== Work instruction ==
Restate the entries word for word, leaving nothing out.

== The data ==
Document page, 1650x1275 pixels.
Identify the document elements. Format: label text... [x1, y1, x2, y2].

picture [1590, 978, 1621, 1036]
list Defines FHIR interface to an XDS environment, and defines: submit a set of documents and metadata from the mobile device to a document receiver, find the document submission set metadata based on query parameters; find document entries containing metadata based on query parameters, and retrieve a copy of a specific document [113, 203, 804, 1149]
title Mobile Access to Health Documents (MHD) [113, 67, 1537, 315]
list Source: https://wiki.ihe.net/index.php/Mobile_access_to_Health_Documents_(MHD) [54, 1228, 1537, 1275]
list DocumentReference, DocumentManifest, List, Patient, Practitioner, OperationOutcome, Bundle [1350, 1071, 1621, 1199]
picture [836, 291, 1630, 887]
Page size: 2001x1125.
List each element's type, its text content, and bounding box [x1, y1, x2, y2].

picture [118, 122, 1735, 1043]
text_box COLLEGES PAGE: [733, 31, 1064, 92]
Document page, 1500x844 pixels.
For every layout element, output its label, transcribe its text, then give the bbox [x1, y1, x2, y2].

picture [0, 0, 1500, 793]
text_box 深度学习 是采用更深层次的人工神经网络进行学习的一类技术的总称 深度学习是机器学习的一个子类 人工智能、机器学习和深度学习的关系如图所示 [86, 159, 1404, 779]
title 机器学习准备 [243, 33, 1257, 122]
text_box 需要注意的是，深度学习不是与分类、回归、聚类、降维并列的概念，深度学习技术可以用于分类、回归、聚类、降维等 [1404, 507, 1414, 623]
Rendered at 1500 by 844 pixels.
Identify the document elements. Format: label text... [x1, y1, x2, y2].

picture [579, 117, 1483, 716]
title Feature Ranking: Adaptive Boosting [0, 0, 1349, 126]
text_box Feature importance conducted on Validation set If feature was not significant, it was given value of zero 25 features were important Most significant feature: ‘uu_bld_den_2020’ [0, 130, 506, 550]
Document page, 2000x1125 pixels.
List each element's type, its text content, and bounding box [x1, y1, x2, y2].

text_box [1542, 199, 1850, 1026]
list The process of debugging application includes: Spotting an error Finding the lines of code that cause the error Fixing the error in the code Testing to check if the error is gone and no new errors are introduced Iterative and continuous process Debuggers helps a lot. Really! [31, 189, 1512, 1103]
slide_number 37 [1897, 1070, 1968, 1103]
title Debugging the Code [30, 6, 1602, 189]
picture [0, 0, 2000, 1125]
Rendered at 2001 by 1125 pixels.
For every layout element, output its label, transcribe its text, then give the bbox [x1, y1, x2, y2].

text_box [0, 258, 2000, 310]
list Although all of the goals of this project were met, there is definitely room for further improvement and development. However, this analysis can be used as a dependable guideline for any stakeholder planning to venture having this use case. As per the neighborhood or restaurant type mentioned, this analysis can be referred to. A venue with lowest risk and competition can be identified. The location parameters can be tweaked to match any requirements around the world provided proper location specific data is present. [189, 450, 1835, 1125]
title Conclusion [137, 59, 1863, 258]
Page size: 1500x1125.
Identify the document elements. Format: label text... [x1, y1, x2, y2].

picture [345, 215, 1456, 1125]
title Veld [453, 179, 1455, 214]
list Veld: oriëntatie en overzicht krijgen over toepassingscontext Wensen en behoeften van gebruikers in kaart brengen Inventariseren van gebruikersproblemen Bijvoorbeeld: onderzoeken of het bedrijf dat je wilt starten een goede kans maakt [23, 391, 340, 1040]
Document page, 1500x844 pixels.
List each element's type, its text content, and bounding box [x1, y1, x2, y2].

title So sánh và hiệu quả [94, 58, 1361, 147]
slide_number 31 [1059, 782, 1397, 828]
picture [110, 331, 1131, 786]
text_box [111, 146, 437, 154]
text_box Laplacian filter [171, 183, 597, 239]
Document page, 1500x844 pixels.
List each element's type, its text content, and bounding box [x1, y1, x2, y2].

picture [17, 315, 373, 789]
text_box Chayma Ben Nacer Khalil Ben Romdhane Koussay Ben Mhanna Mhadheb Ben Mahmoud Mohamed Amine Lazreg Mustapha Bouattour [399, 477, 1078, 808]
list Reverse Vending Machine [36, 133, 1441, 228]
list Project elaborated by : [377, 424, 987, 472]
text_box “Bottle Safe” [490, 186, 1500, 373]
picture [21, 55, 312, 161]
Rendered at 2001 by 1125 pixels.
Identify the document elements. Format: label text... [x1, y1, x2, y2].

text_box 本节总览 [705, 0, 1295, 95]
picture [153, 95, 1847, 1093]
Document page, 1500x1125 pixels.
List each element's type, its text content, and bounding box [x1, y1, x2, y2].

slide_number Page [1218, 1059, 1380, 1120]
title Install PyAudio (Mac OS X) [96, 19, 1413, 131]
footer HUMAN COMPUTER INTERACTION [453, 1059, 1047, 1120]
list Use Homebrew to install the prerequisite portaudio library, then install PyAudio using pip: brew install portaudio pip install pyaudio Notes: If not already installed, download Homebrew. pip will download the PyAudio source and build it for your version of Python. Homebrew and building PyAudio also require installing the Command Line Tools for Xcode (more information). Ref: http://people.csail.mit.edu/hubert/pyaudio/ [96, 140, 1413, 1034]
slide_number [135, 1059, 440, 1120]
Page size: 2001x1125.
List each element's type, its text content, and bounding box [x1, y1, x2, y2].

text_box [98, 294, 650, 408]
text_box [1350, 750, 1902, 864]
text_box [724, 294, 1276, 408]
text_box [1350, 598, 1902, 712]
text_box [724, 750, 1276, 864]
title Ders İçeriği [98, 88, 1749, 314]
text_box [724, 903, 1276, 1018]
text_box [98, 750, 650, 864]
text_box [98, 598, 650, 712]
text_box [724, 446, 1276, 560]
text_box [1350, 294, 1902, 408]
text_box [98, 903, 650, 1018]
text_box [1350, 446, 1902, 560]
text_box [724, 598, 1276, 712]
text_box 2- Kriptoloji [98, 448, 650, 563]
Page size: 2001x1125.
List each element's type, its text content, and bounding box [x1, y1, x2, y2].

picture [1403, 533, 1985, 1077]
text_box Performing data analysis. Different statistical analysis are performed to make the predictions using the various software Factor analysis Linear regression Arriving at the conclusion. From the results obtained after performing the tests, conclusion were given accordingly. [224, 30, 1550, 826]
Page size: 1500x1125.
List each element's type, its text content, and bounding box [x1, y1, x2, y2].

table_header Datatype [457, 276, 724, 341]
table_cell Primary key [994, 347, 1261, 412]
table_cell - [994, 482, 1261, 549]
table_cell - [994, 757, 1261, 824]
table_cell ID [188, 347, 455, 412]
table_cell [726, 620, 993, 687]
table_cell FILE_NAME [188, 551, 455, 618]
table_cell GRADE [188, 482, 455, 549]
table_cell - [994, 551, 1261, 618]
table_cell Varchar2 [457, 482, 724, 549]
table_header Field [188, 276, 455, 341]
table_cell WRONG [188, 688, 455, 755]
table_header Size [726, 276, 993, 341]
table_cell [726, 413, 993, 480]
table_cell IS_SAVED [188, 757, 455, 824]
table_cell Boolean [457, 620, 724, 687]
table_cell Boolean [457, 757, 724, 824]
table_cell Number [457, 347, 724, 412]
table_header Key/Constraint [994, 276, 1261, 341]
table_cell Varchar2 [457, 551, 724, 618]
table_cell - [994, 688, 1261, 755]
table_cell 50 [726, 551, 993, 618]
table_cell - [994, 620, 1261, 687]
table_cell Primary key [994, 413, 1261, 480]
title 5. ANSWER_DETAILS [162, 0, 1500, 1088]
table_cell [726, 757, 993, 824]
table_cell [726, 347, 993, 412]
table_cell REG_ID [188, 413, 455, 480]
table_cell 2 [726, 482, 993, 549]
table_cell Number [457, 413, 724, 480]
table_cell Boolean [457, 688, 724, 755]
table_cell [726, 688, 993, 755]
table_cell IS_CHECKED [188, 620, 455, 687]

== Answer to the exercise ==
Document page, 1650x1275 pixels.
Identify the document elements. Format: label text... [x1, y1, x2, y2].

picture [1590, 978, 1621, 1036]
list Defines FHIR interface to an XDS environment, and defines: submit a set of documents and metadata from the mobile device to a document receiver, find the document submission set metadata based on query parameters; find document entries containing metadata based on query parameters, and retrieve a copy of a specific document [113, 203, 804, 1149]
title Mobile Access to Health Documents (MHD) [113, 67, 1537, 315]
list Source: https://wiki.ihe.net/index.php/Mobile_access_to_Health_Documents_(MHD) [54, 1228, 1537, 1275]
list DocumentReference, DocumentManifest, List, Patient, Practitioner, OperationOutcome, Bundle [1350, 1071, 1621, 1199]
picture [836, 291, 1630, 887]
Page size: 2001x1125.
List each element's type, its text content, and bounding box [x1, y1, x2, y2].

picture [118, 122, 1735, 1043]
text_box COLLEGES PAGE: [733, 31, 1064, 92]
Document page, 1500x844 pixels.
For every layout element, output its label, transcribe its text, then give the bbox [x1, y1, x2, y2].

picture [0, 0, 1500, 793]
text_box 深度学习 是采用更深层次的人工神经网络进行学习的一类技术的总称 深度学习是机器学习的一个子类 人工智能、机器学习和深度学习的关系如图所示 [86, 159, 1404, 779]
title 机器学习准备 [243, 33, 1257, 122]
text_box 需要注意的是，深度学习不是与分类、回归、聚类、降维并列的概念，深度学习技术可以用于分类、回归、聚类、降维等 [1404, 507, 1414, 623]
Rendered at 1500 by 844 pixels.
Identify the document elements. Format: label text... [x1, y1, x2, y2].

picture [579, 117, 1483, 716]
title Feature Ranking: Adaptive Boosting [0, 0, 1349, 126]
text_box Feature importance conducted on Validation set If feature was not significant, it was given value of zero 25 features were important Most significant feature: ‘uu_bld_den_2020’ [0, 130, 506, 550]
Document page, 2000x1125 pixels.
List each element's type, its text content, and bounding box [x1, y1, x2, y2].

text_box [1542, 199, 1850, 1026]
list The process of debugging application includes: Spotting an error Finding the lines of code that cause the error Fixing the error in the code Testing to check if the error is gone and no new errors are introduced Iterative and continuous process Debuggers helps a lot. Really! [31, 189, 1512, 1103]
slide_number 37 [1897, 1070, 1968, 1103]
title Debugging the Code [30, 6, 1602, 189]
picture [0, 0, 2000, 1125]
Rendered at 2001 by 1125 pixels.
For every layout element, output its label, transcribe its text, then give the bbox [x1, y1, x2, y2].

text_box [0, 258, 2000, 310]
list Although all of the goals of this project were met, there is definitely room for further improvement and development. However, this analysis can be used as a dependable guideline for any stakeholder planning to venture having this use case. As per the neighborhood or restaurant type mentioned, this analysis can be referred to. A venue with lowest risk and competition can be identified. The location parameters can be tweaked to match any requirements around the world provided proper location specific data is present. [189, 450, 1835, 1125]
title Conclusion [137, 59, 1863, 258]
Page size: 1500x1125.
Identify the document elements. Format: label text... [x1, y1, x2, y2].

picture [345, 215, 1456, 1125]
title Veld [453, 179, 1455, 214]
list Veld: oriëntatie en overzicht krijgen over toepassingscontext Wensen en behoeften van gebruikers in kaart brengen Inventariseren van gebruikersproblemen Bijvoorbeeld: onderzoeken of het bedrijf dat je wilt starten een goede kans maakt [23, 391, 340, 1040]
Document page, 1500x844 pixels.
List each element's type, its text content, and bounding box [x1, y1, x2, y2].

title So sánh và hiệu quả [94, 58, 1361, 147]
slide_number 31 [1059, 782, 1397, 828]
picture [110, 331, 1131, 786]
text_box [111, 146, 437, 154]
text_box Laplacian filter [171, 183, 597, 239]
Document page, 1500x844 pixels.
List each element's type, its text content, and bounding box [x1, y1, x2, y2].

picture [17, 315, 373, 789]
text_box Chayma Ben Nacer Khalil Ben Romdhane Koussay Ben Mhanna Mhadheb Ben Mahmoud Mohamed Amine Lazreg Mustapha Bouattour [399, 477, 1078, 808]
list Reverse Vending Machine [36, 133, 1441, 228]
list Project elaborated by : [377, 424, 987, 472]
text_box “Bottle Safe” [490, 186, 1500, 373]
picture [21, 55, 312, 161]
Rendered at 2001 by 1125 pixels.
Identify the document elements. Format: label text... [x1, y1, x2, y2].

text_box 本节总览 [705, 0, 1295, 95]
picture [153, 95, 1847, 1093]
Document page, 1500x1125 pixels.
List each element's type, its text content, and bounding box [x1, y1, x2, y2].

slide_number Page [1218, 1059, 1380, 1120]
title Install PyAudio (Mac OS X) [96, 19, 1413, 131]
footer HUMAN COMPUTER INTERACTION [453, 1059, 1047, 1120]
list Use Homebrew to install the prerequisite portaudio library, then install PyAudio using pip: brew install portaudio pip install pyaudio Notes: If not already installed, download Homebrew. pip will download the PyAudio source and build it for your version of Python. Homebrew and building PyAudio also require installing the Command Line Tools for Xcode (more information). Ref: http://people.csail.mit.edu/hubert/pyaudio/ [96, 140, 1413, 1034]
slide_number [135, 1059, 440, 1120]
Page size: 2001x1125.
List each element's type, its text content, and bounding box [x1, y1, x2, y2].

text_box [98, 294, 650, 408]
text_box [1350, 750, 1902, 864]
text_box [724, 294, 1276, 408]
text_box [1350, 598, 1902, 712]
text_box [724, 750, 1276, 864]
title Ders İçeriği [98, 88, 1749, 314]
text_box [724, 903, 1276, 1018]
text_box [98, 750, 650, 864]
text_box [98, 598, 650, 712]
text_box [724, 446, 1276, 560]
text_box [1350, 294, 1902, 408]
text_box [98, 903, 650, 1018]
text_box [1350, 446, 1902, 560]
text_box [724, 598, 1276, 712]
text_box 2- Kriptoloji [98, 448, 650, 563]
Page size: 2001x1125.
List each element's type, its text content, and bounding box [x1, y1, x2, y2].

picture [1403, 533, 1985, 1077]
text_box Performing data analysis. Different statistical analysis are performed to make the predictions using the various software Factor analysis Linear regression Arriving at the conclusion. From the results obtained after performing the tests, conclusion were given accordingly. [224, 30, 1550, 826]
Page size: 1500x1125.
List each element's type, its text content, and bounding box [x1, y1, x2, y2].

table_header Datatype [457, 276, 724, 341]
table_cell Primary key [994, 347, 1261, 412]
table_cell - [994, 482, 1261, 549]
table_cell - [994, 757, 1261, 824]
table_cell ID [188, 347, 455, 412]
table_cell [726, 620, 993, 687]
table_cell FILE_NAME [188, 551, 455, 618]
table_cell GRADE [188, 482, 455, 549]
table_cell - [994, 551, 1261, 618]
table_cell Varchar2 [457, 482, 724, 549]
table_header Field [188, 276, 455, 341]
table_cell WRONG [188, 688, 455, 755]
table_header Size [726, 276, 993, 341]
table_cell [726, 413, 993, 480]
table_cell IS_SAVED [188, 757, 455, 824]
table_cell Boolean [457, 620, 724, 687]
table_cell Boolean [457, 757, 724, 824]
table_cell Number [457, 347, 724, 412]
table_header Key/Constraint [994, 276, 1261, 341]
table_cell Varchar2 [457, 551, 724, 618]
table_cell - [994, 688, 1261, 755]
table_cell 50 [726, 551, 993, 618]
table_cell - [994, 620, 1261, 687]
table_cell Primary key [994, 413, 1261, 480]
title 5. ANSWER_DETAILS [162, 0, 1500, 1088]
table_cell [726, 757, 993, 824]
table_cell [726, 347, 993, 412]
table_cell REG_ID [188, 413, 455, 480]
table_cell 2 [726, 482, 993, 549]
table_cell Number [457, 413, 724, 480]
table_cell Boolean [457, 688, 724, 755]
table_cell [726, 688, 993, 755]
table_cell IS_CHECKED [188, 620, 455, 687]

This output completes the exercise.